WASHINGTON: The Trump administration on Thursday ordered a social media vetting for all US visa applicants who have been to the Gaza Strip on or after January 1, 2007, an internal State Department cable seen by Reuters showed, in the latest push to tighten screening of foreign travelers.
The order to conduct a social media vetting for all immigrant and non-immigrant visas should include non-governmental organization workers as well as individuals who have been in the Palestinian enclave for any length of time in an official or diplomatic capacity, the cable said.
“If the review of social media results uncovers potential derogatory information relating to security issues, then a SAO must be submitted,” the cable said, referring to a security advisory opinion, which is an interagency investigation to determine if a visa applicant poses a national security risk to the United States.
The cable was sent to all US diplomatic and consular posts.
The move comes as President Donald Trump’s administration has revoked hundreds of visas across the country, including the status of some lawful permanent residents under a 1952 law allowing the deportation of any immigrant whose presence in the country the secretary of state deems harmful to US foreign policy.
The cable dated April 17 was signed by US Secretary of State Marco Rubio, who said in late March that he may have revoked more than 300 visas already.
The State Department did not immediately respond to a request for comment.
Trump officials have said student visa holders are subject to deportation over their support for Palestinians and criticism of Israel’s conduct in the war in Gaza, calling their actions a threat to US foreign policy interests.
Trump’s critics have called the effort an attack on free speech rights under the First Amendment of the US Constitution.
The US Constitution guarantees freedom of speech for everyone in the US, regardless of immigration status.

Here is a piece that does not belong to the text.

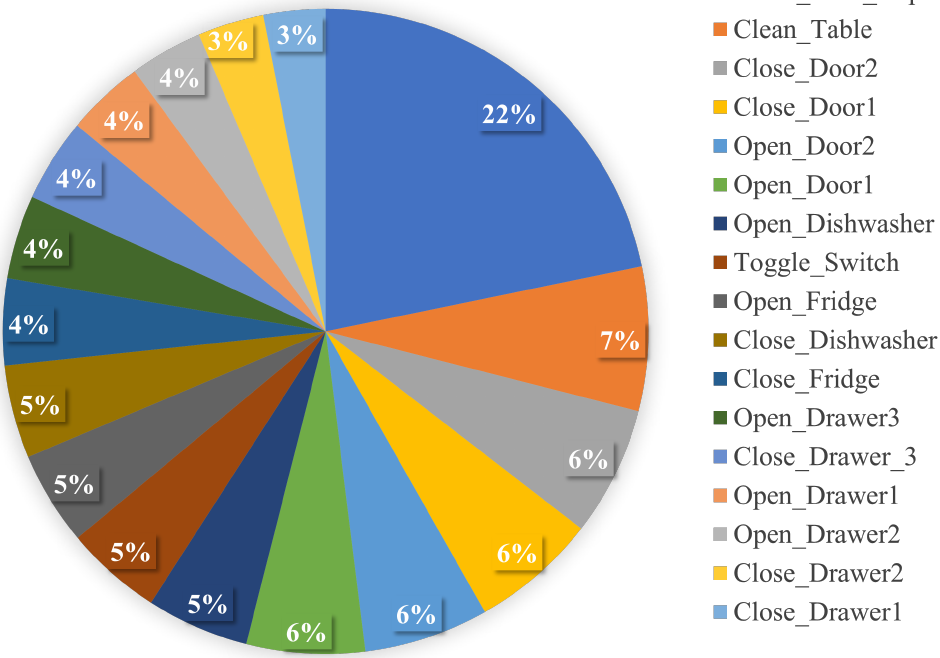
Figure 2. Activity distribution of the Opportunity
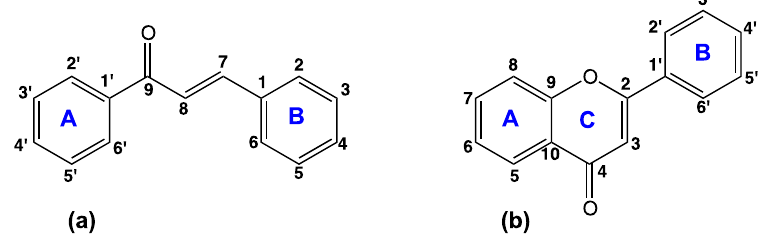
Figure 1. Basic structure and B ring position of chalcone ( a ) and flavone ( b ) molecules.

But there have been high-profile instances of the administration revoking visas of students who advocated against Israel’s war in Gaza.
Among the most widely publicized of such arrests was one captured on video last month of masked agents taking a Tufts University student from Turkiye, Rumeysa Ozturk, into custody.
When asked about Ozturk at a news conference last month, Rubio said: “Every time I find one of these lunatics, I take away their visas” and he warned there would be more individuals whose visas could be revoked.